Another sector of commercial photography is capturing images of products for advertising. With the continued takeover of online commerce, the opportunities for photographers to provide merchants with clean, attractive images of their products are increasing each year. The goal is to present the products in as attractive and professional a manner as possible.
Generally, clients will want the images shot on a plain, clean background, separating the product from any distraction. Usually white or black in color, the background can take many forms, from a simple cloth hung behind the product, to a lightbox or light tent that controls the softness of the light being used.
Tripods are generally used to ensure sharp images, and to help with orienting the camera into whatever position is required. Sometimes tables or other platforms are helpful, and lighting is almost always required unless the photos are being captured outdoors in natural light. These lighting setups usually consist of continuous LED lighting systems, which allow the photographer to adjust brightness and color temperature on the fly very easily.
Travel photography is exciting, fulfilling, and exhilarating. While it would rank high on a list of desirable photography careers, it’s not without its caveats and difficulties.
This type of photography could be traveling and capturing images yourself for sale later as fine art pieces, or commissioned jobs for brands or companies that need the images for journalism or advertising. Travel photography can involve shooting landscapes, nature, or capturing images of people and the places they live and work.
As this type of photography involves varying locations and environments, equipment requirements will focus just as much on stability and reliability as they will on image quality. Harsh outdoor environments with different temperature ranges and precipitation expectations mean equipment should be solid and weather-sealed. Variety is the key, as the photographer will need to expect different shooting requirements. A mixture of zoom and prime lenses is preferable, along with a lighter camera setup, possibly even a mirrorless system.

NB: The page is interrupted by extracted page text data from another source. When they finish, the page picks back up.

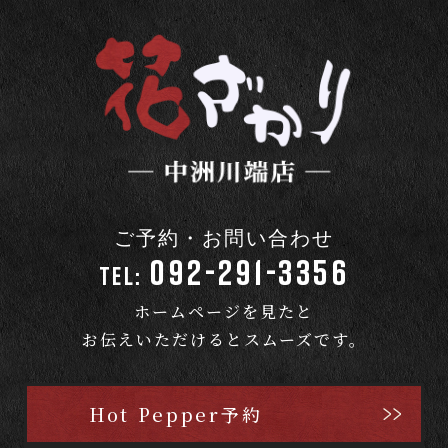
ご予約・お問い合わせ
092-291-3356
TEL:
ホームページを見たと
お伝えいただけるとスムーズです。
Hot Pepper予約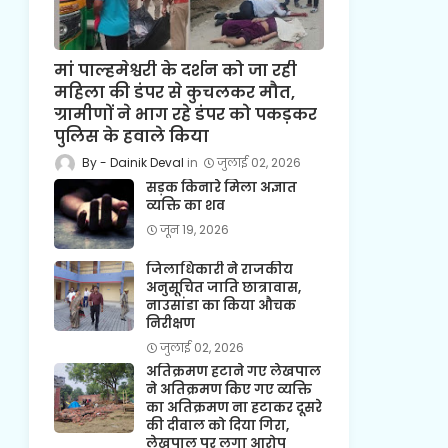
मां पाल्हमेश्वरी के दर्शन को जा रही
महिला की डंपर से कुचलकर मौत,
ग्रामीणों ने भाग रहे डंपर को पकड़कर
पुलिस के हवाले किया
Dainik Deval
जुलाई 02, 2026
सड़क किनारे मिला अज्ञात
व्यक्ति का शव
जून 19, 2026
जिलाधिकारी ने राजकीय
अनुसूचित जाति छात्रावास,
नाउसांडा का किया औचक
निरीक्षण
जुलाई 02, 2026
अतिक्रमण हटाने गए लेखपाल
ने अतिक्रमण किए गए व्यक्ति
का अतिक्रमण ना हटाकर दूसरे
की दीवाल को दिया गिरा,
लेखपाल पर लगा आरोप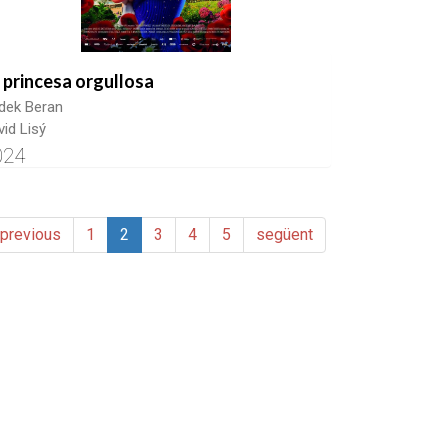
 princesa orgullosa
dek Beran
vid Lisý
024
previous
1
2
3
4
5
següent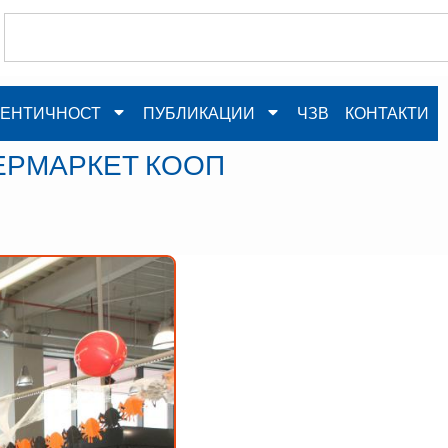
ЕНТИЧНОСТ
ПУБЛИКАЦИИ
ЧЗВ
КОНТАКТИ
ЕРМАРКЕТ КООП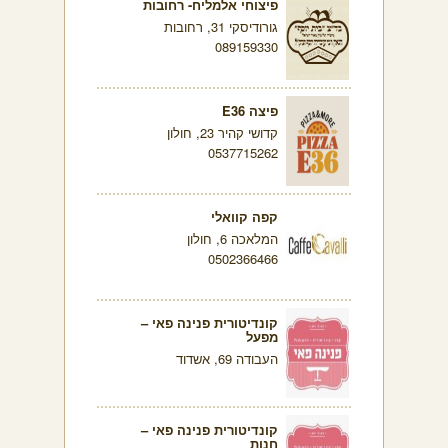
פיצוחי אלמליח- רחובות
גורודיסקי 31, רחובות
089159330
פיצה E36
קדושי קהיר 23, חולון
0537715262
קפה קוואלי
המלאכה 6, חולון
0502366466
קונדיטורית פנינה פאי –
מפעל
העבודה 69, אשדוד
קונדיטורית פנינה פאי –
חנות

Food photography has exploded as a genre in recent years, due to many factors, including the expansion of social media as a form of advertising and the rise of mobile photography. But for advertising purposes, high-quality photographs of food items are an absolute requirement for many restaurants, coffee shops, bars, and markets. While mobile food photography is definitely a big deal today, for this article we’re focusing on using DSLR or mirrorless setups to capture food photos for advertising.
The golden rule of food photography is that the image is worthless if it doesn’t make the food look appetizing. While there are many tricks commonly used to artificially make food look even better or fresher, it is possible to take great images of food with just a little preparation and good light. Unlike product photography, photographs of food will be taken in the context of their background, which will usually be other food items, drinks, tables, bar tops, and other surfaces. These should provide a canvas on which the food item can be highlighted.
Indirect natural lighting is best for these types of photos, so continuous lighting or flash setups are usually not needed outside of a studio, except for perhaps a softbox to add light where needed. Tripods can be used in most situations to provide a steady base for the camera, and lenses with wide apertures are necessary so that it’s possible to shoot with a shallow depth of field and accentuate the dish, separating it from its background.
While this wasn’t a completely comprehensive list of all the photography niches that exist, we have discussed the most popular ones here. Regardless of what genres of photography speak to you or which one you are personally working or involved in, it’s always beneficial to experiment and explore as many different types as possible. This will challenge you to learn new techniques, spark more creativity, and expand your skillset as a photographer.